▶ [Listed entries]
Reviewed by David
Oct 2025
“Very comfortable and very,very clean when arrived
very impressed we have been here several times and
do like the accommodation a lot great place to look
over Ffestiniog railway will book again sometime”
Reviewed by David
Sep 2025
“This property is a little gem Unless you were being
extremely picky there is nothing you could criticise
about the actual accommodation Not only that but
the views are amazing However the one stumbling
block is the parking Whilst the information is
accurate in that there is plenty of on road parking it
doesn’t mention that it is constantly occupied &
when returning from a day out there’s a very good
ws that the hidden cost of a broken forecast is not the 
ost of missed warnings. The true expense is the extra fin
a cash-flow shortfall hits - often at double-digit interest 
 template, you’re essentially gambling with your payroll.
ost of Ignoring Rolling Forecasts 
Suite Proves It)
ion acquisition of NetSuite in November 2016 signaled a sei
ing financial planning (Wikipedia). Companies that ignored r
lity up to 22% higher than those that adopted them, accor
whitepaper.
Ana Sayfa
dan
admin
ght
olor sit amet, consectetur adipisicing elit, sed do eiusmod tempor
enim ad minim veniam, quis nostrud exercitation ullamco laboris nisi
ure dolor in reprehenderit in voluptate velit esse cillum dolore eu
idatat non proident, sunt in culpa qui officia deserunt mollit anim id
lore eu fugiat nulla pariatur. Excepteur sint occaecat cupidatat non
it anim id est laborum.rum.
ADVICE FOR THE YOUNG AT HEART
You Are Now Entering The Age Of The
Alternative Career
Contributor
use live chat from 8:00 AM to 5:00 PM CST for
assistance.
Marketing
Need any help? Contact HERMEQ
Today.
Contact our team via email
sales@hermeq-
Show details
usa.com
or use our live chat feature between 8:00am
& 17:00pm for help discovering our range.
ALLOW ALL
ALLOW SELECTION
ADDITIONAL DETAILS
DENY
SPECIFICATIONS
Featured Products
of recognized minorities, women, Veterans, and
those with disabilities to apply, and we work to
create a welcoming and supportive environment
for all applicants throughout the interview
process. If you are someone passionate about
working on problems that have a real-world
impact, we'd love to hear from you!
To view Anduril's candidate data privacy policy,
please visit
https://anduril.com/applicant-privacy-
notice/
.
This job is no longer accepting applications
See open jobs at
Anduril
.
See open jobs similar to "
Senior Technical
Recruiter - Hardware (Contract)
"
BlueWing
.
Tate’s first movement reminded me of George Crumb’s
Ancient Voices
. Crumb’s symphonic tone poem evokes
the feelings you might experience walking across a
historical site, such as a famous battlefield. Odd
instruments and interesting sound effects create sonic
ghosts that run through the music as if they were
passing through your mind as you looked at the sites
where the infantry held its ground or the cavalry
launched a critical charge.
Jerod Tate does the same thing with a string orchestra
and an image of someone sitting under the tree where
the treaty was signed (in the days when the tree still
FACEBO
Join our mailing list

▶ [Task]
Set down only the lines above that fall between the line holding "SPECIFICATIONS" and the line holding "launched a critical charge.", inclusive, keeping each exact.

▶ [Solution for this exercise]
SPECIFICATIONS
Featured Products
of recognized minorities, women, Veterans, and
those with disabilities to apply, and we work to
create a welcoming and supportive environment
for all applicants throughout the interview
process. If you are someone passionate about
working on problems that have a real-world
impact, we'd love to hear from you!
To view Anduril's candidate data privacy policy,
please visit
https://anduril.com/applicant-privacy-
notice/
.
This job is no longer accepting applications
See open jobs at
Anduril
.
See open jobs similar to "
Senior Technical
Recruiter - Hardware (Contract)
"
BlueWing
.
Tate’s first movement reminded me of George Crumb’s
Ancient Voices
. Crumb’s symphonic tone poem evokes
the feelings you might experience walking across a
historical site, such as a famous battlefield. Odd
instruments and interesting sound effects create sonic
ghosts that run through the music as if they were
passing through your mind as you looked at the sites
where the infantry held its ground or the cavalry
launched a critical charge.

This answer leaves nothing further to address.